Вырви глаза, которые осмелились посмотреть и увидеть
В классическом фильме ужасов зритель видит происходящее глазами Жертвы. Конечно, приятного в этом мало, но мы-то не дети и знаем, что она (мы) погибнуть не может. Пусть силы Жертвы на исходе, но мы словно отдаем ей свои и выводим из безвыходной западни. В фильмах поджанра «гор» взгляд камеры, напротив, отождествляется со взглядом маньяка. Стереотипный ход — съемка с рук, имитирующая бег Палача. Чувствовать себя Палачом тоже противно, но выносимо — можно почувствовать себя игроком в этакий садистский компьютер. Мир Ардженто страшен невыносимо, поскольку наш взгляд не тождественен взгляду ни одного из участников трагедии. Мы — свидетели, вуайеры поневоле, беспомощные, как в дурном сне.
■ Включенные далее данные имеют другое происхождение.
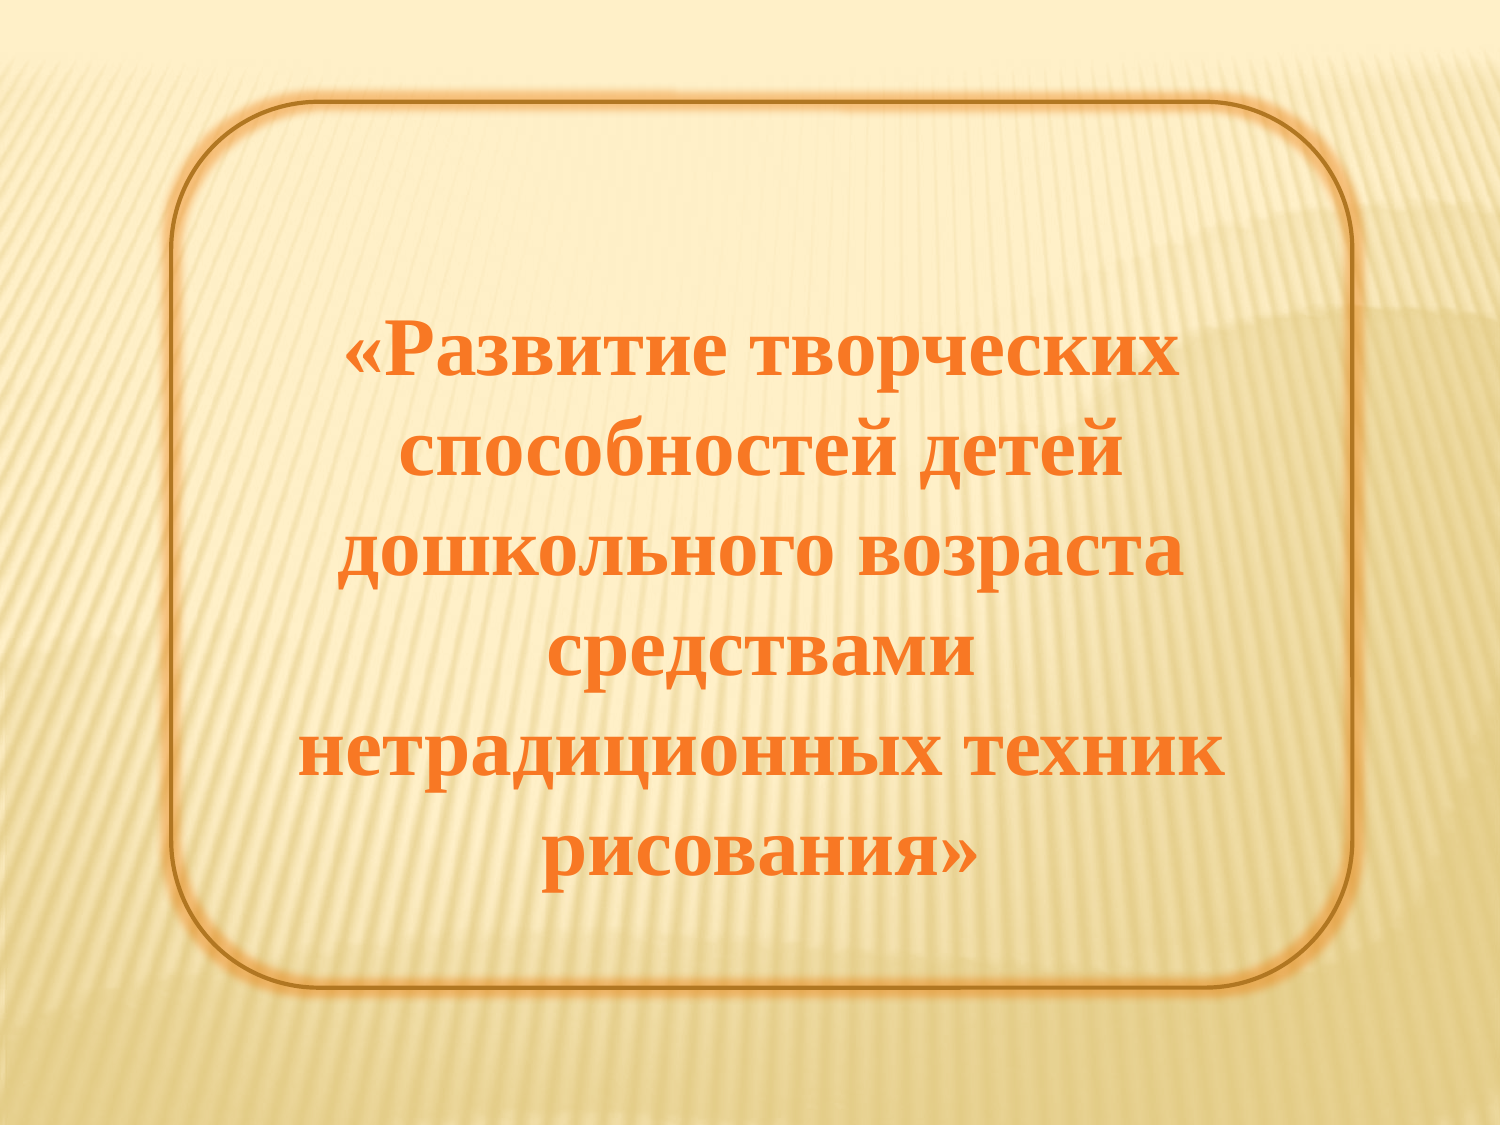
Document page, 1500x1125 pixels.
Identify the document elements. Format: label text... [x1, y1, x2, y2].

text_box «Развитие творческих способностей детей дошкольного возраста средствами нетрадиционных техник рисования» [224, 284, 1300, 900]
text_box [169, 99, 1355, 990]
Главная Жертва утверждается в этом качестве не потому, что она — привилегированная цель палача, а потому что увидела нечто запретное. Например, покушение на девушку — через стеклянную стену в «Птице с хрустальным оперением». Или — истерический бег пансионерки, открывшей тайну ириса, в «Суспирии». Или — полет мистической мухи, которую манят надежно спрятанные мертвые тела, в «Феномене». Или — отражение лица убийцы в зеркале в «Темно-красном». Случайный взгляд взламывает границу запретного мира. И в силу хотя бы только этого принципа кинематографа Ардженто, он заслужил место в аристократии мирового кино. Режиссер, который не решает для себя проблему ВЗГЛЯДА (кто видит это или то?), недостоин имени режиссера. Французская критика школы «Кайедюсинема» довела эту аксиому до абсурда, но она не утратила своей бесспорности. Недаром одна из американских работ Ардженто — новелла в фильме с красноречивым названием «Два злых взгляда». Вырви глаза, которые осмелились посмотреть и увидеть, — и их вырывают. Буквально — в фильме «Ад», метафорически — в «Коте с девятью хвостами», где герой-журналист лишается своих «глаз», убитого фотографа, но обретает «глаза» духовные — ему на помощь приходит очередной слепой.
Образцовый фильм о слишком проницательном взгляде — «Блоу ап» Антониони. Он вызвал множество (в большей или меньшей степени) «римейков» — от «Разговора» Копполы до «Лопнувшей шины» Брайана Де Пальмы. И, конечно, мимо этого классического образца не мог пройти Дарио Ардженто. «Темно-красный» — не что иное, как переосмысление фильма Антониони на другой жанровой основе. Даже Дэвида Хэммингса одолжил он у маэстро Микеланджело. Даже первая сцена фильма — где герой Хэммингса устраивает «разбор полетов» пытающимся сыграться джазменам — пародирует аналогичную сцену между фотографом и манекенщицами (которым, как вы помните, герой Антониони велел закрыть глаза!). Но шизофренически-бесконечное увеличение фотоснимка у Антониони Ардженто расчленяет на ряд ударных сцен, в каждой из которых пристальный взгляд Хэммингса прочитывает знаки беды. Уже упоминавшееся мной отражение лица убийцы в зеркале, которое он сначала принимает за картину. Слова, начертанные умирающей женщиной в ванной комнате, проступающие под воздействием горячего пара. И, наконец, чудовищный детский рисунок на стене, запечатлевший давнее убийство и скрытый под слоем штукатурки. Герой Хэммингса соскабливает ее, и зашифрованные подробности трагедии проступают так же неумолимо и медленно, как проступал на фотографии в фильме Антониони труп, брошенный под кустом в парке.